Pingkan adalah dosen muda di prodi Jepang. Ia adik Toar Palengkahu, teman Sarwono semenjak SMA. Sejak pertama dikenalkan oleh Toar, Sarwono seperti langsung jatuh hati pada perempuan yang dia sebut Fiona, si putri tidur. Kisah kasih keduanya tumbuh ketika sama-sama mengajar di kampus dan mengerjakan penelitian.


Sarwono demikian kasmaran pada Pingkan dan menganggapnya pacar. Tapi Pingkan  selalu menolak label pacar atau mungkin sebenarnya hanya pura-pura menolak. Sarwono tak tahu. Ini  yang kadang membuat hubungan keduanya terasa rumit.


Hubungan mereka semakin rumit ketika di antara keduanya  ada perbedaan kota, budaya, suku, bahkan agama. Sarwono seorang Jawa tulen. Sementara Pingkan  campuran Jawa dan Manado. Halaman demi halaman dalam novel berkisah tentang kepelikan antara perempuan dan laki-laki yang tinggal di sebuah ruangan kedap suara  bernama cinta.


Puncaknya  ketika Pingkan harus pergi ke Kyoto untuk melanjutkan studi. Sarwono merasa ketakutan dan kehilangan. Sebab di Jepang Pingkan akan bersama sontoloyo Katsuo, seorang dosen Jepang. “Jadi, kau akan berangkat juga akhirnya?” itu pertanyaan  Sarwono kepada  Pingkan. Sarwono benar-benar cengeng seperti puisi-puisinya.


Ia suka bunga sakura yang hanya mekar sepekan  di awal musim semi, lalu  gugur bagaikan ronin yang dipenggal  samurai yang dikhianatinya. Tetapi, bunga  sakura tidak pernah berkhianat kepada siapa pun (hal 11-12).


Bukan. Pingkan bukan Ronin. Tak ada perempuan Ronin. Tetapi itu di Jepang. Siapa tahu di Minahasa ada perempuan Ronin? Rupanya rindu tak hanya menguras perasaan Sarwono, tetapi juga turut merubuhkan kesehatannya. Di Jepang, Pingkan pun  merindukan dan mencintai Sarwono. Ia segera pulang ketika mendapat kabar Sarwono  di rumah sakit.

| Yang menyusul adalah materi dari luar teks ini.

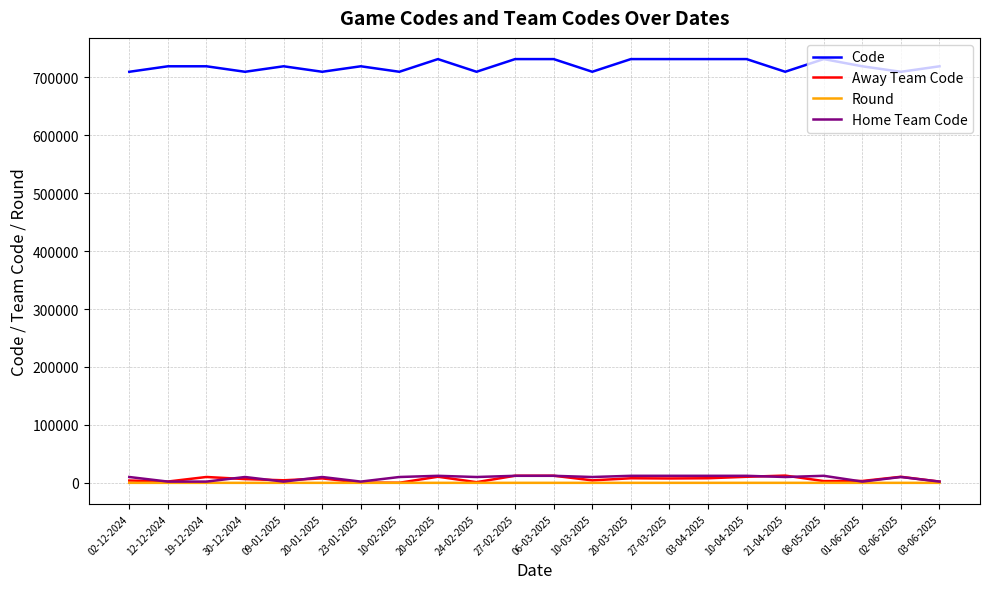

What is the total value across all series at 02-12-2024?

723697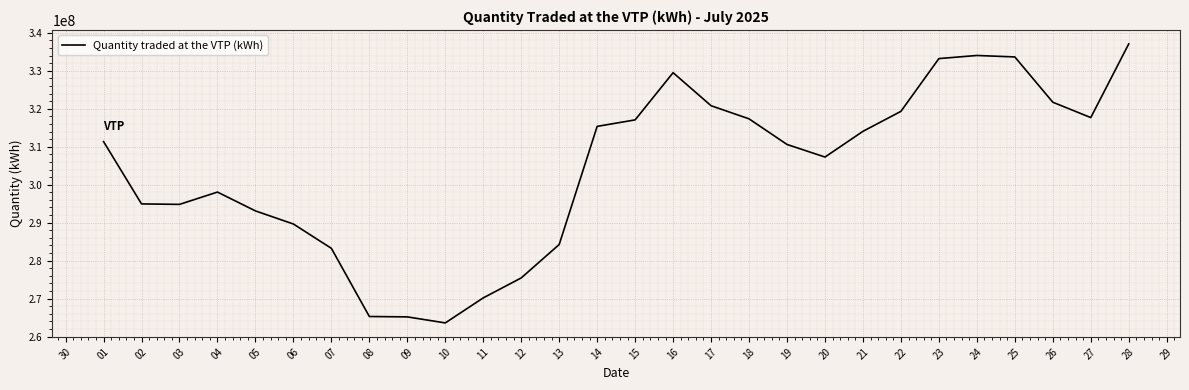

Which category has the lowest value across all series?

10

Novel ini bermula dari puisi dan berakhir pula dengan puisi. Barangkali hujan yang ganjil turun di bulan Juni membasahi kota Solo. Tapi hujan juga turun di sudut mata Pingkan, ketika membaca puisi “tiga sajak kecil.” Kita tak akan pernah bertemu/aku dalam dirimu/tiadakah pilihan/kecuali di situ/ kau terpencil dalam hatiku (hal 130-133).